While she was a primary care doctor in Oakland, Calif., Dr. Vanessa Grubbs fell in love with a man who had been living with kidney disease since he was a teenager.
Their relationship brought Grubbs face to face with the dilemmas of kidney transplantation — and the racial biases she found to be embedded in the way donated kidneys are allocated. Robert Phillips, who eventually became her husband, had waited years for a transplant; Grubbs ended up donating one of her own kidneys to him. And along the way she found a new calling as a nephrologist — a kidney doctor.
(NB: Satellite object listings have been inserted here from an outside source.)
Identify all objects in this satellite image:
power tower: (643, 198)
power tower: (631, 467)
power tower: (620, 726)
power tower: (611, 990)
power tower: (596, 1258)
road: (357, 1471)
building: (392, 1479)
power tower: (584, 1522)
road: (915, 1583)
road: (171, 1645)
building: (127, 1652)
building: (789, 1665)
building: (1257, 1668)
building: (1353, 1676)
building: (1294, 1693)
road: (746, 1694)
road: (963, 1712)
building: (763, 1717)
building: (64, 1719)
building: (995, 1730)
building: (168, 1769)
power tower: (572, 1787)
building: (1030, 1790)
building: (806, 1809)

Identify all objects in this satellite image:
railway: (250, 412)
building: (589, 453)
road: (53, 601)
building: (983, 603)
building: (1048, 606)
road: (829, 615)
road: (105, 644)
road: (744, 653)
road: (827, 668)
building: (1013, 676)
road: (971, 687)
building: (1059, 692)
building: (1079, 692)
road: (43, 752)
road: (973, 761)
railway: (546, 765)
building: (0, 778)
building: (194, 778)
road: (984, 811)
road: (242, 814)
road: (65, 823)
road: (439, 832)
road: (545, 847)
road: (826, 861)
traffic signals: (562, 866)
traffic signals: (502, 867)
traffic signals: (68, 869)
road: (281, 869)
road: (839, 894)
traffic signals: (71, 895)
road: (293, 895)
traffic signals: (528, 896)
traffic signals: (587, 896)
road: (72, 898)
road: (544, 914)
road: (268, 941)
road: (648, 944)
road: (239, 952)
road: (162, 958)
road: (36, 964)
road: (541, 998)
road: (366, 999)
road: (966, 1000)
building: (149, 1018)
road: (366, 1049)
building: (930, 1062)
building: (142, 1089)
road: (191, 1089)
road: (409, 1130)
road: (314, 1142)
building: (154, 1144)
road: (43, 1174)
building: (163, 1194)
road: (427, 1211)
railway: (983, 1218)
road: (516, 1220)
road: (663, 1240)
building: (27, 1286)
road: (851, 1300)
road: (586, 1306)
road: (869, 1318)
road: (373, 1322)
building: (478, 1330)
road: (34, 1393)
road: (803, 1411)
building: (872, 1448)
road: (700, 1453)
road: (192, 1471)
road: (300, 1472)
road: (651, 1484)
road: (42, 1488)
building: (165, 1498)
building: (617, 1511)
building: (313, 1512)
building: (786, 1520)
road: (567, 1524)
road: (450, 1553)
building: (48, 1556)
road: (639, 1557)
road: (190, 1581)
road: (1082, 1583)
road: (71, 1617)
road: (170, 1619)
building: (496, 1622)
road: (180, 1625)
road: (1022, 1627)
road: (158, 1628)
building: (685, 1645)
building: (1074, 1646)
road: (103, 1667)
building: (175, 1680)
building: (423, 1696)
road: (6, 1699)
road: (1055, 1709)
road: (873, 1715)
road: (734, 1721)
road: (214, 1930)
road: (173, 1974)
Her candid new memoir, Hundreds of Interlaced Fingers: A Kidney Doctor’s Search for the Perfect Match, explores her personal story and some troubling statistics. Roughly 1 in 3 of the candidates awaiting kidney transplants are African American, Grubbs learned, but they receive only about 1 in 5 of all donated kidneys. White people account for about a third of the candidates awaiting kidney transplants, but they receive every other donated kidney.
Grubbs writes of accompanying Phillips in 2004 to meet with members of the transplantation team — including a doctor, a nurse and a financial counselor — for a routine evaluation and update. After being on the waiting list for a kidney for five years, he had neared the top of the list.
“We sat in a clinic exam room listening to a series of people whose job it seemed was to talk Robert out of even wanting a transplant,” Grubbs writes. Such meetings may be meant to make sure patients understand the difficult realities of organ transplantation, she says, but, “… the message we took away was, ‘The kidney transplant system doesn’t like black people.’ ”
Grubbs, now a nephrologist at the Zuckerberg San Francisco General Hospital, and assistant professor at the University of California, San Francisco, recently sat down to talk about her experience with NPR.
One of the things you write about in the book is that your colleagues did not appreciate that you published a piece in a health policy magazine — Health Affairs — [detailing the inequities in transplantation]. It was called “Good for Harvest, Bad for Planting.” In fact, you got a lot of blowback that you were not expecting.
You know, I’m from a tiny little town in North Carolina, so maybe I was a bit naïve. Because I honestly thought that people would read this piece from a doctor being surprised at how the system was set up, and that they would take a look at it and be reflective and think about what they might be able to do to make the system at least seem more equitable to people on the outside. But clearly that was a naïve thought, because what ended up happening was that people who were very close to the issue became very angry, and they took it personally.
Why do you think that was?
Many doctors can acknowledge that there are race disparities in health care, that people of color do worse across many areas than white people. But I think most of us tend to think that somebody else is responsible for it. So for them, it meant that I was pointing the finger at them. And I think the unfortunate thing that we tend to do is, when we are associated with a bad thing, we spend our time trying to disassociate ourselves from that bad thing, rather than spending our energy in acknowledging that this is a bad thing and we should all work together to try to make it better.
And then, you go down the list of common assumptions, and you prove that they are not true. For example, you say it is an assumption that African Americans or blacks don’t donate enough organs. That’s not true. And you also say that even if that were true, anti-rejection drugs are now so effective that gene matching hasn’t been recommended [for transplanted kidneys] since 2002. So what is the deal? Why is it that African Americans are, as you put it, “good for harvest but not for planting?” What conclusion did you come to?
In addition to being inspired to be Robert’s donor, eventually I decided to become a nephrologist — really in an effort to do something for everyone else … to try to do research into the area. And being in nephrology really opened my eyes to just how big the problem is throughout the system. The problems starts way before a person gets to transplant. For example, people have to know that they have kidney disease. We know for a fact that most people aren’t aware that they have kidney disease. From there, you have to be in the care of a nephrologist. You can’t get to even the evaluation unless a nephrologist refers you, and you have health insurance that will pay for the evaluation.
Well — spoiler alert — you and your guy Robert are still together?
How’s he doing?
He’s doing really well. We celebrated our 12th transplant anniversary in April and we celebrate our 12th wedding anniversary in August.